* [Written request A]: In the BMW roof rack thread below, do these statements agree with the text? (i) MarekBMW pairs a BMW roof rack with a Yakima Sky Box 18 on his F15 and F02. (ii) GrahamGee's setup fits into multi-storey car parks. (iii) GrahamGee reports that his roof bars and top box make no wind noise. For each, answer yes or no and quote the deciding words of the text.
* [Written request B]: Write the next part of the BMW roof rack thread below, picking up right after its final line.

* [Document section]:

★ ★ ★ ★ ★

# What Is The Best BMW Roof Rack You Can Buy



## MarekBMW (Jan 12, 2018)

Best bang for a $$$ is BMW rack system and Yakima Box. On my F15 and F02 I use BMW roof rack and Yakima Sky Box 18 with roof space leftover on each side. Alos no issues with visible scarches as it has carbonite texture.


----------



## GrahamGee (Apr 30, 2015)

I have the Thule AeroBlades roof bars along with a Thule Force XT XL top box which is a great combination for my BMW X1 23D 2010 SUV…, They both do make some noise from the wind but I can still have my sliding roof open and have very little wind entering the inside of my car traveling at speed.

It also looks great and works out to be under 2.1m high which always me to enter almost all of the outdoor carparking areas but not in multi-storey car parks!


----------



## Beemer-me-up (May 15, 2019)

★ ★ ★ ★ ★

* [Supplied information]:

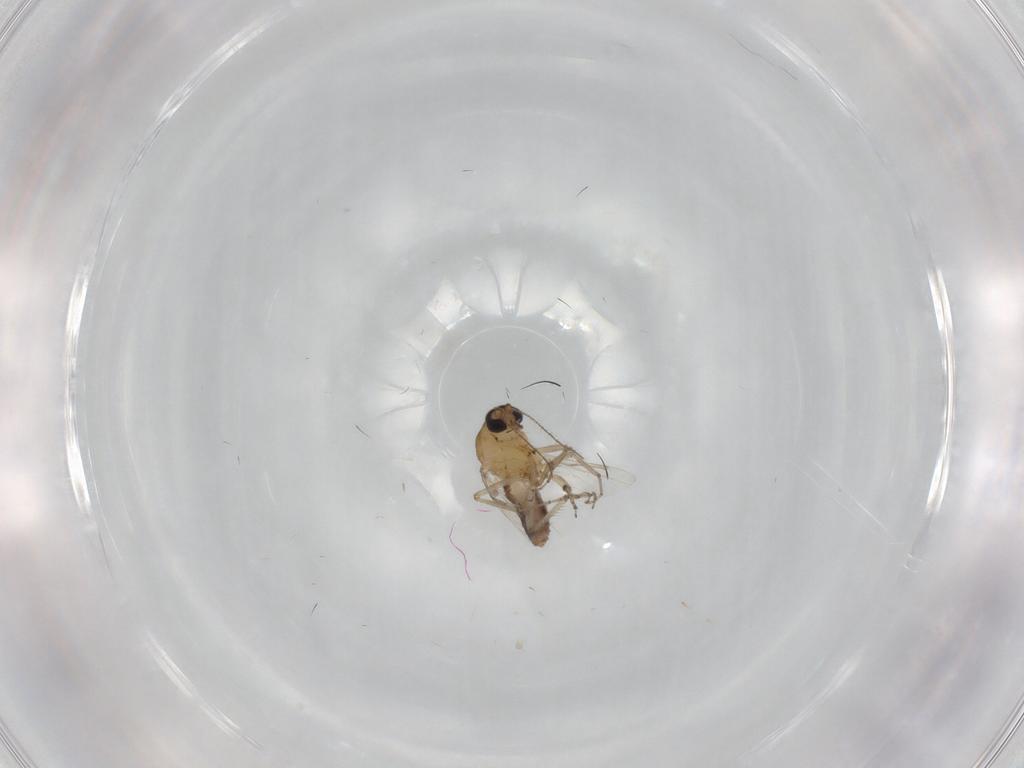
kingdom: Animalia
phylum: Arthropoda
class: Insecta
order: Diptera
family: Ceratopogonidae
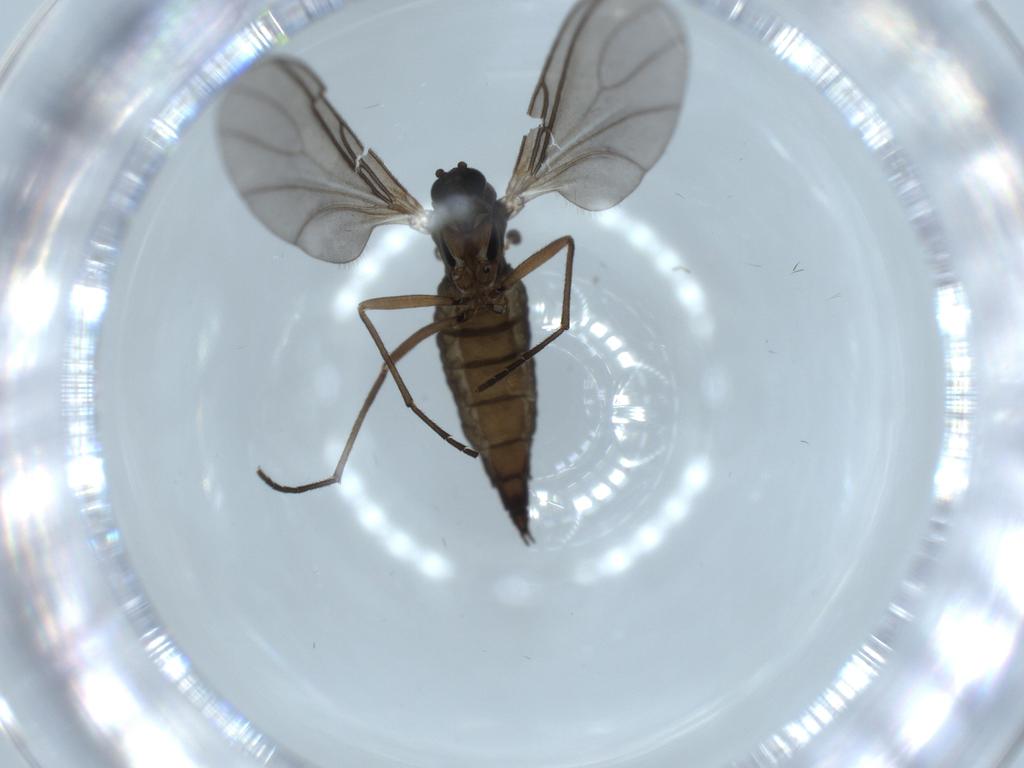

★ ★ ★ ★ ★

* [Response A]:
(i) Yes: "On my F15 and F02 I use BMW roof rack and Yakima Sky Box 18"
(ii) No: "but not in multi-storey car parks!"
(iii) No: "They both do make some noise from the wind"

* [Response B]:
GrahamGee said:


> I have the Thule AeroBlades roof bars along with a Thule Force XT XL top box which is a great combination for my BMW X1 23D 2010 SUV…, They both do make some noise from the wind but I can still have my sliding roof open and have very little wind entering the inside of my car traveling at speed.
> 
> It also looks great and works out to be under 2.1m high which always me to enter almost all of the outdoor carparking areas but not in multi-storey car parks!
> View attachment 1042854


----------



## Beemer-me-up (May 15, 2019)




----------



## Beemer-me-up (May 15, 2019)

My wifes 2019 X2. We have used on several trips and never leaked, looks good,IMHO and fits like a glove.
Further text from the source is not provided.